In week 1 we looked at installing and running R, while week 2 focused on importing data. This week we start exploring how to write re-usable R code.
- There are many advantages to doing statistical analysis with a programming language like R. Obviously, we use it to make the computer do what we want, but more importantly R enables us to write reusable code. This means a couple things: first, we want to be able to come back and run our programs long after we wrote them; second, we want to save time by not re-writing everything from scratch for each analysis; and lastly we want our analyses to be reproducible by other researchers.
- Open R, and open the text editor of your choice. If you’re using R on Windows or Mac you can use R’s built-in text editor. On Macs, go to File >> New Document. It should be similar in Windows.

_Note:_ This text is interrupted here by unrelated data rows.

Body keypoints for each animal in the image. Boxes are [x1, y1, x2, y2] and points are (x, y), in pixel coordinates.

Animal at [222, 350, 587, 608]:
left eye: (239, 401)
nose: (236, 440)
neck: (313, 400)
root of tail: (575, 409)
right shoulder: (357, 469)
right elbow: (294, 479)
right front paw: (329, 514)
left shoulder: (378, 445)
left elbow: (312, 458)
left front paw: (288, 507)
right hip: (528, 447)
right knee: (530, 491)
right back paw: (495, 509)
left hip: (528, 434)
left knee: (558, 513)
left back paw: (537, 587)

You can also use a separate text editor like Notepad (windows), gedit (linux), or TextEdit (mac).
- Enter the code for opening the car MPG data (from week 2 – you should have it saved as ‘cars.txt’) in the new document. cardata = read.table(‘cars.txt’)

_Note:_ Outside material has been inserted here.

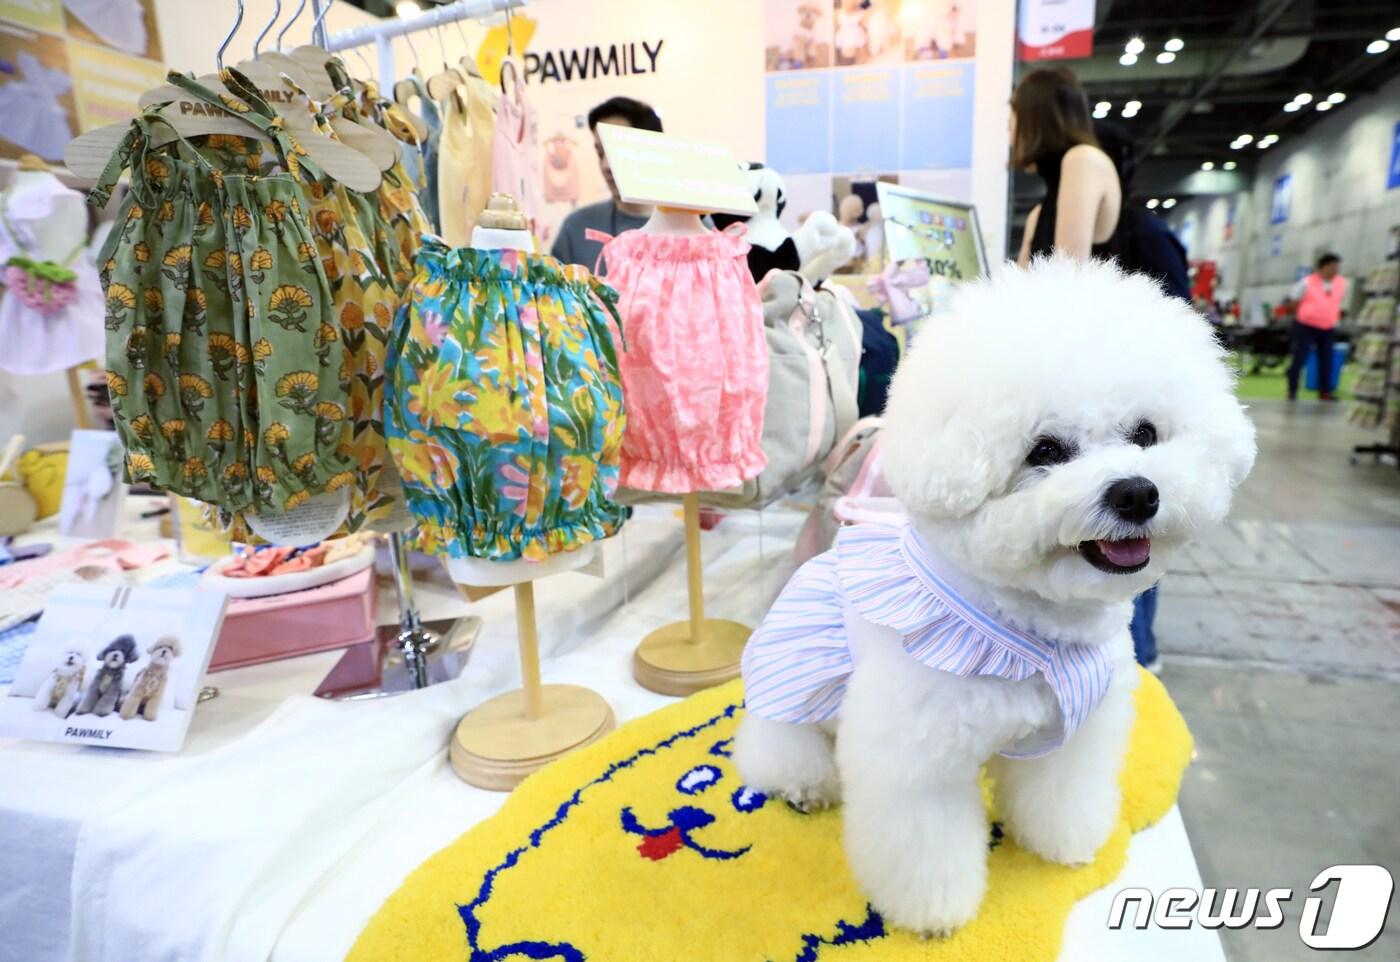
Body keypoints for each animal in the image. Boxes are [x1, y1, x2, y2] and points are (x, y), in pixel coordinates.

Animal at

- On the next line edit the names of the variables in the cardata data frame. names(cardata) = c(‘mpg’, ‘cylinders’, ‘displacement’, ‘horsepower’, ‘weight’, ‘acceleration’, ‘year’, ‘origin’, ‘name’)
- On the next line compute and display a table that shows the unique values in the cylinders column, and how many observations there are for each number of cylinders. print(table(cardata$cylinders)). Note the $ syntax to refer to a variable name in the cardata data frame.
- Save your program with a .R extension. For example, mine is called “mpg_analysis.R”.
- Run your program. Switch back to the R command line and type source([your program name]). For me, this is source(‘mpg_analysis.R’). You should see the table of cylinder values and counts come up.